One of our fearless leaders wrote:
Although I’m using the multiple selves terminology, I view it as no more than a rhetorical device. There are not multiple selves in any real sense. Rather, as I will argue, there’s in fact just one true you whose decision-making is sometimes distorted in the presence of immediate consequences, which act like a drug. Which is to say (as an empirical fact) that when a decision involves some consequences that are immediate and some that are distant, humans irrationally (no amount of future discounting can account for it) over-weight the immediate consequences. So I refer to multiple selves but I believe there is one true self: the one not under the influence of immediate consequences.
I agree that decision-making is sometimes distorted by overemphasizing the short-term at the expense of the long-term. I wouldn’t go so far as to say that there is only one true self, though.
It can work the other way as well. Sometimes people get overly ambitious and set an extreme goal that they later realize they don’t want to actually live up to. In that situation, the long-term is being overemphasized!
As far as immediate consequences acting like a drug - isn’t the point of beeminder to bring the long-term close?
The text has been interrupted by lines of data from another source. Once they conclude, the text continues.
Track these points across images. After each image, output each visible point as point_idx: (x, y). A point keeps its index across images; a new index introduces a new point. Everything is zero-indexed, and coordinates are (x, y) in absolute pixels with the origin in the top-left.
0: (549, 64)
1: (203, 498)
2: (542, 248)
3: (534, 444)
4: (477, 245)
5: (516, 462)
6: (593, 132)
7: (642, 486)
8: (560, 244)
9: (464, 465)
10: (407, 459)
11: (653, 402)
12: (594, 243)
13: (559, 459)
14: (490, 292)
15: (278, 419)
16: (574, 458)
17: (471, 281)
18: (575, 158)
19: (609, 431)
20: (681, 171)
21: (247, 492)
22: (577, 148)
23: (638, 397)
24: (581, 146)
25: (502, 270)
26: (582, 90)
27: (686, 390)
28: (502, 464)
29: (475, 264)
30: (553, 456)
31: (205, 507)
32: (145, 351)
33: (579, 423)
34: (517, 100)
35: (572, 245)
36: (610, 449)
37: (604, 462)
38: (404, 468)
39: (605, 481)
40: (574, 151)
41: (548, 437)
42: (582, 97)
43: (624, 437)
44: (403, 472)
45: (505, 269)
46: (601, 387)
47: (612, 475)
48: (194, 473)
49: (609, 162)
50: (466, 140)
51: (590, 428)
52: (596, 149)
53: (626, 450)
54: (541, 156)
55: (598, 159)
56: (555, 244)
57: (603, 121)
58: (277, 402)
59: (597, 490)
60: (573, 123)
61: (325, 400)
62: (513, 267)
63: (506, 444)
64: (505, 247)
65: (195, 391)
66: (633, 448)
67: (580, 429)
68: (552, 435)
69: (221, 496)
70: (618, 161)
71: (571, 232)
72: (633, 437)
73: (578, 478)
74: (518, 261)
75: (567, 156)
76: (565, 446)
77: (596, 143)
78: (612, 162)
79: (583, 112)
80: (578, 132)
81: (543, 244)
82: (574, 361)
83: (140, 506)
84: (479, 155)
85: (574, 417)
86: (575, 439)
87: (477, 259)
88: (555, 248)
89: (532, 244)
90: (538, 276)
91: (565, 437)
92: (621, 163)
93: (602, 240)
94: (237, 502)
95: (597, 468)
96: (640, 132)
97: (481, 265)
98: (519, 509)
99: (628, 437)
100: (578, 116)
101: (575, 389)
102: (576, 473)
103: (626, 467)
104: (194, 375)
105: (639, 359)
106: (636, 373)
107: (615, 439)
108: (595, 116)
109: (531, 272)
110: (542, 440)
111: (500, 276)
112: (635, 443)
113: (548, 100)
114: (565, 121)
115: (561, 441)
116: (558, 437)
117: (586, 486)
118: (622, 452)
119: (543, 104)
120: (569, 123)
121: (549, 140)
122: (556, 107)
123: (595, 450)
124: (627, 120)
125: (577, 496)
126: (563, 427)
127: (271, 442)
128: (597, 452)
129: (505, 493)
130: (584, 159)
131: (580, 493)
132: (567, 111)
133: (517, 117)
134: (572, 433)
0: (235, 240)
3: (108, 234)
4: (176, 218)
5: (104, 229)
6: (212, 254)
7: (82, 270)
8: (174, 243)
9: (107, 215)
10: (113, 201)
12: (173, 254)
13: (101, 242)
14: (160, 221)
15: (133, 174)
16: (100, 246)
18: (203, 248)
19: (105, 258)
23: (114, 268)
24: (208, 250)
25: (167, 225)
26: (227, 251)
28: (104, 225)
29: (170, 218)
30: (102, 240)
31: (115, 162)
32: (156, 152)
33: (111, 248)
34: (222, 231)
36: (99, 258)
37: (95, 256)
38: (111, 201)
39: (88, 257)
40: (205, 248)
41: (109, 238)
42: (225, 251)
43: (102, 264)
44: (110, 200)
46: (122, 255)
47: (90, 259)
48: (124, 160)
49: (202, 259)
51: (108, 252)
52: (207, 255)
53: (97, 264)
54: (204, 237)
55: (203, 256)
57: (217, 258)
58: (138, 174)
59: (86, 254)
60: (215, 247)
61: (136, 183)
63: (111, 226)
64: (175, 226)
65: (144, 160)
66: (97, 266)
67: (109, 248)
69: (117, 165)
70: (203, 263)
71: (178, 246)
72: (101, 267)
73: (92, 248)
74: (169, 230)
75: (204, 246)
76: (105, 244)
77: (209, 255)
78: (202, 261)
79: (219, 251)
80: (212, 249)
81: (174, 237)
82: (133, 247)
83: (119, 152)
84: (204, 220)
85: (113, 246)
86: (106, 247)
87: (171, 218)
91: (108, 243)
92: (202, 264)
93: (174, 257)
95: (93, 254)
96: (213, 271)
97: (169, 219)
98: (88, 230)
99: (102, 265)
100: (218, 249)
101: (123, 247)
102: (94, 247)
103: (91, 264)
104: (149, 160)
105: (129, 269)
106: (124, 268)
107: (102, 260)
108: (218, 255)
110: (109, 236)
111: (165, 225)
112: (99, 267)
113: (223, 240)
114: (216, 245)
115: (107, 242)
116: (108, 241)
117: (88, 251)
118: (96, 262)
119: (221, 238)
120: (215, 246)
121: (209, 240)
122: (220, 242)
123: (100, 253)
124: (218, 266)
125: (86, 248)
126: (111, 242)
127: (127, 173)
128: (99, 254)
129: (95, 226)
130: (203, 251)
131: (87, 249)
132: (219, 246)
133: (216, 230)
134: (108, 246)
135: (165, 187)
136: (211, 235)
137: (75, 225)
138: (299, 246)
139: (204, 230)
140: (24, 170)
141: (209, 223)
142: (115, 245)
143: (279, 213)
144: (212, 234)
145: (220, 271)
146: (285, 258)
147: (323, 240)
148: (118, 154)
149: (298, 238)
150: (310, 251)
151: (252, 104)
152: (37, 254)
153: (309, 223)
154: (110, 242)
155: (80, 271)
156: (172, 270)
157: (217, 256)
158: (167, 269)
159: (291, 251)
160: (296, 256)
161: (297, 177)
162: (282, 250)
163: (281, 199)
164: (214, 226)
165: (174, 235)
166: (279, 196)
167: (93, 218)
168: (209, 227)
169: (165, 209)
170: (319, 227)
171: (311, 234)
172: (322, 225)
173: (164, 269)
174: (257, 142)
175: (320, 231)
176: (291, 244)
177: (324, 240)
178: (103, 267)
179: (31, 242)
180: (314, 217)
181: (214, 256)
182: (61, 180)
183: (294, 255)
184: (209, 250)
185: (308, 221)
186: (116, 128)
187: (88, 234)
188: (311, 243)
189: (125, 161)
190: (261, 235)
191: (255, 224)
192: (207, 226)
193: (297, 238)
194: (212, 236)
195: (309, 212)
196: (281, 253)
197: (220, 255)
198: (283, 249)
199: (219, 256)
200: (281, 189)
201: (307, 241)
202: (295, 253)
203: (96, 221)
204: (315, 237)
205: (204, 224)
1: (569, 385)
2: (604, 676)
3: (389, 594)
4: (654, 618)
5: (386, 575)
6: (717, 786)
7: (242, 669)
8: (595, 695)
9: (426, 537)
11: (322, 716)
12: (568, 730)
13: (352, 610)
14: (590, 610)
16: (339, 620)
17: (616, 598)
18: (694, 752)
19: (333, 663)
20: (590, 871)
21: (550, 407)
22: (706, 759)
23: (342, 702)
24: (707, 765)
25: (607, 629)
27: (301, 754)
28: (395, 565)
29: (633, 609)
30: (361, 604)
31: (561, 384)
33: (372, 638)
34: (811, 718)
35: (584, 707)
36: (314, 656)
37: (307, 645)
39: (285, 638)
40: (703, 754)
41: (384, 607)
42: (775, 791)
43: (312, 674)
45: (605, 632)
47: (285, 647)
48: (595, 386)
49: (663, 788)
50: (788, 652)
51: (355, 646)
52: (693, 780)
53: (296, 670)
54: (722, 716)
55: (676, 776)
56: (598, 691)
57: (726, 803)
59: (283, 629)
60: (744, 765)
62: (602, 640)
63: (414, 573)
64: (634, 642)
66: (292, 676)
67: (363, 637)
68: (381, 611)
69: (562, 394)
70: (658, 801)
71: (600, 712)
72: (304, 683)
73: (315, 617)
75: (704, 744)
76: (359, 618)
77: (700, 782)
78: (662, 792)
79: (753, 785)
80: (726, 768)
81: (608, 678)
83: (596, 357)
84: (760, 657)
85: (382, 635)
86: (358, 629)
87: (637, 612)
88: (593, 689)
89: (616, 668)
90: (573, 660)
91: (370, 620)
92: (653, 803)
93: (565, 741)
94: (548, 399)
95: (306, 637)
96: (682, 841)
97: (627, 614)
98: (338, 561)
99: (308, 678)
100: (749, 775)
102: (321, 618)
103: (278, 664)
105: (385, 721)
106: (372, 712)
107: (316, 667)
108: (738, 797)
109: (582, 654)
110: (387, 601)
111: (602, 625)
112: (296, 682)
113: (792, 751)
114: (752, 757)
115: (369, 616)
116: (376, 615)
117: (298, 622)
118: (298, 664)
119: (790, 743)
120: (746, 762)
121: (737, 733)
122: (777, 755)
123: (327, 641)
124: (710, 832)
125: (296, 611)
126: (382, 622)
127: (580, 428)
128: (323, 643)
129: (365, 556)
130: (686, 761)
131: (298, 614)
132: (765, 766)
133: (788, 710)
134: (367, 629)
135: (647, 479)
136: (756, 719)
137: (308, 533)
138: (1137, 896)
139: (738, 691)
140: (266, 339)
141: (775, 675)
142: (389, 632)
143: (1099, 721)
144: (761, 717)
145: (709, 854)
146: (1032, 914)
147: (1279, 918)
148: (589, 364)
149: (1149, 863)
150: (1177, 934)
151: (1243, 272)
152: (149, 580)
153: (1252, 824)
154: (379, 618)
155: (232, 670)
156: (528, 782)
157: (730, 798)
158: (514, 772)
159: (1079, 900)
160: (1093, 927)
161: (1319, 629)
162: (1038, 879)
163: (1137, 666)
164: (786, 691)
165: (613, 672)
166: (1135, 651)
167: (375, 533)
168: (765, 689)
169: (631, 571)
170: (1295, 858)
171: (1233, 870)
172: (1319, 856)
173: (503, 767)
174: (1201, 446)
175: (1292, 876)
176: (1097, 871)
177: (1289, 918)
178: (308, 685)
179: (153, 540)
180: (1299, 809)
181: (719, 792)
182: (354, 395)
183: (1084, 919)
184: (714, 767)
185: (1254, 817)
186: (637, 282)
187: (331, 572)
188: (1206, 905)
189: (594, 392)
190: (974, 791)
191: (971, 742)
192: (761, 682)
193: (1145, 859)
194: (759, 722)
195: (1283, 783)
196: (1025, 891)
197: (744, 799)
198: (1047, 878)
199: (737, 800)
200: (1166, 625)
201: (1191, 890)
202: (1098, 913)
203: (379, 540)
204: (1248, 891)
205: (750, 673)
So it’s not clear that your choices with beeminder are the “true self” choices - you’re distorting your choices by bringing in immediate consequences, in such a way that one of your selves (or if you like, one part of yourself) gets what it wants.
Do you think there are multiple selves in a real sense? I think it’s clear that there are. Any time there’s some kind of inner conflict, where one part of you wants something and the other part of you wants something else, you’re seeing multiple selves in action. And the conflict is not always resolvable by removing or adding near-term consequences.
On the other hand, I see the self as no more than a rhetorical device anyway. Try sitting down and concentrating on one thing for an hour and see just how in control of your thoughts you are!